Constructing decision tree using training data...

🌳 Decision tree construction completed using PYTORCH!

📊 OVERALL PERFORMANCE METR

# Analysis and Insights

## Performance Comparison

### Accuracy: Overall classification accuracy



* mushrooms.csv = 1.0000 (100.00%)
* tictactoe.csv = 0.8936 (89.36%)
* Nursery.csv = 0.9867 (98.67%)




### Precision: True positives / (True positives + False positives)

**Weighted**
* mushrooms.csv = 1.0000
* tictactoe.csv = 0.8930
* Nursery.csv = 0.9876

**Macro**
* mushrooms.csv = 1.0000
* tictactoe.csv = 0.8846
* Nursery.csv = 0.7604


### Recall: True positives / (True positives + False negatives)

**Weighted**
* mushrooms.csv = 1.0000
* tictactoe.csv = 0.8936
* Nursery.csv = 0.9867

**Macro**
* mushrooms.csv = 1.0000
* tictactoe.csv = 0.8846
* Nursery.csv = 0.7654


### F1-Score: Harmonic mean of precision and recall

**Weighted**
* mushrooms.csv = 1.0000
* tictactoe.csv = 0.8932
* Nursery.csv = 0.9872

**Macro**
* mushrooms.csv = 1.0000
* tictactoe.csv = 0.8816
* Nursery.csv = 0.7628


### **Insights**


*   Mushrooms dataset is perfectly classified
*   Nursery also performs extremely well in weighted metrics but macro metrics drop which implies that some classes are harder to predict for than others.
*  Tic-Tac-Toe has the lowest performance which implies the patterns are harder to generalize.



## Tree Characteristics Analysis

###  Tree Depth: Maximum depth of the constructed trees


* mushrooms.csv = 4
* tictactoe.csv = 7
* Nursery.csv = 7


### Number of Nodes: Total nodes in each tree

* mushrooms.csv = 59
* tictactoe.csv = 306
* Nursery.csv = 992

### Most Important Features: Attributes selected as root and early splits

* mushrooms.csv = 46
* tictactoe.csv = 196
* Nursery.csv = 710

### Tree Complexity: Relationship between tree size and dataset characteristics

* mushrooms.csv = 13
* tictactoe.csv = 110
* Nursery.csv = 282

### **Insights**


*   Mushrooms: It is a very Simple and Shallow tree.

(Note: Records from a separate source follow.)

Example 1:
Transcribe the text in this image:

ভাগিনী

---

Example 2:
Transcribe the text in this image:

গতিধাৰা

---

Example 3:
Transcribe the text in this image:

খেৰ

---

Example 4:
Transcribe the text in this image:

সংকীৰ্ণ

*  Tic-Tac-Toe: It is a Deeper Tree with a larger size needed to capture the game logic.

*  Nursery: It is a very large tree and naturally the  complexity increases with this dataset.



## Dataset-Specific Insights

### Mushrooms

* Feature Importance: (Odor, spore-print-color, bruises) dominate in comparison to other columns.

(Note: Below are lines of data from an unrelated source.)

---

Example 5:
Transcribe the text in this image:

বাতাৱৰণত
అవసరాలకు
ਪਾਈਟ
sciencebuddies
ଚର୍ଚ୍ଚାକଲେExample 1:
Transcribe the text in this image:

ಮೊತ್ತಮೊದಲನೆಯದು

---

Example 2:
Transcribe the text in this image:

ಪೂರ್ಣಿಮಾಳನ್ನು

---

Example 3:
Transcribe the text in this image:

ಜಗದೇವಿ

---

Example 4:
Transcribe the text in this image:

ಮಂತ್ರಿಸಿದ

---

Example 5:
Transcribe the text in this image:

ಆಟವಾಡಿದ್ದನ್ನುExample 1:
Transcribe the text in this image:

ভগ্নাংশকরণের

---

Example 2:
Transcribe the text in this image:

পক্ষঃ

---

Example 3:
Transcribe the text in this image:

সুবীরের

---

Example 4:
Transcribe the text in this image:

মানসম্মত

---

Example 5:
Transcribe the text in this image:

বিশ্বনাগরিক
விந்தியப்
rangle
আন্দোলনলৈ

* Class Distribution: Balanced.

* Decision Patterns: Early splits around odor.

* Overfitting Indicators: None since its a simple tree with perfect accuracy

### Tic-Tac-Toe

* Feature Importance: Middle squares (middle-middle-square) dominate since central positions are most decisive.

* Class Distribution: Balanced.

* Decision Patterns: Requires multiple splits to capture win conditions.

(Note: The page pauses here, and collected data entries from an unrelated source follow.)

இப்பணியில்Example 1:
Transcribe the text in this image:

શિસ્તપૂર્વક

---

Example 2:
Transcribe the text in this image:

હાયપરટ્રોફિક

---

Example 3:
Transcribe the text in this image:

* Overfitting Indicators: Moderate tree depth; generalizes reasonably.

### Nursery

* Feature Importance:(Parents, has_nurs, form) are critical splits.

* Class Distribution: Imbalanced -inferred from differing macro and weighted average values

* Decision Patterns: Complex, with many deep splits.

* Overfitting Indicators: overfitting minority classes.

## Comparative Analysis Report

### Algorithm Performance



*   Highest Accuracy-Mushrooms because certain features directly map to desired output
*   Nursery is the Largest dataset and it also gives us the most complex decision tree. So I conclude that dataset size is proportional to complexity(i.e larger the dataset more complex the decision tree).
* More features imply more nodes



### Data Characteristics Impact

* We see that Nursery datset has a high class imbalance as inferred from the differing macro and weighted values of the dataset.It leads to more nodes being needed and an increased complexity.
* Binary features as seen in Mushroom datatset lead to cleaner splits and since it gives us the most accuracy amongst all the dataset we infer that Binary is better than multi-values features.
* Shallow trees are more interpretable than larger trees.

### Practical Applications




*   Mushrooms datset could be used in medical,food safety applications
*   Tic Tac Toe dataset could be used in reinforcement learning examples
* Nursery dataset could be used in social policy and recommendation systems.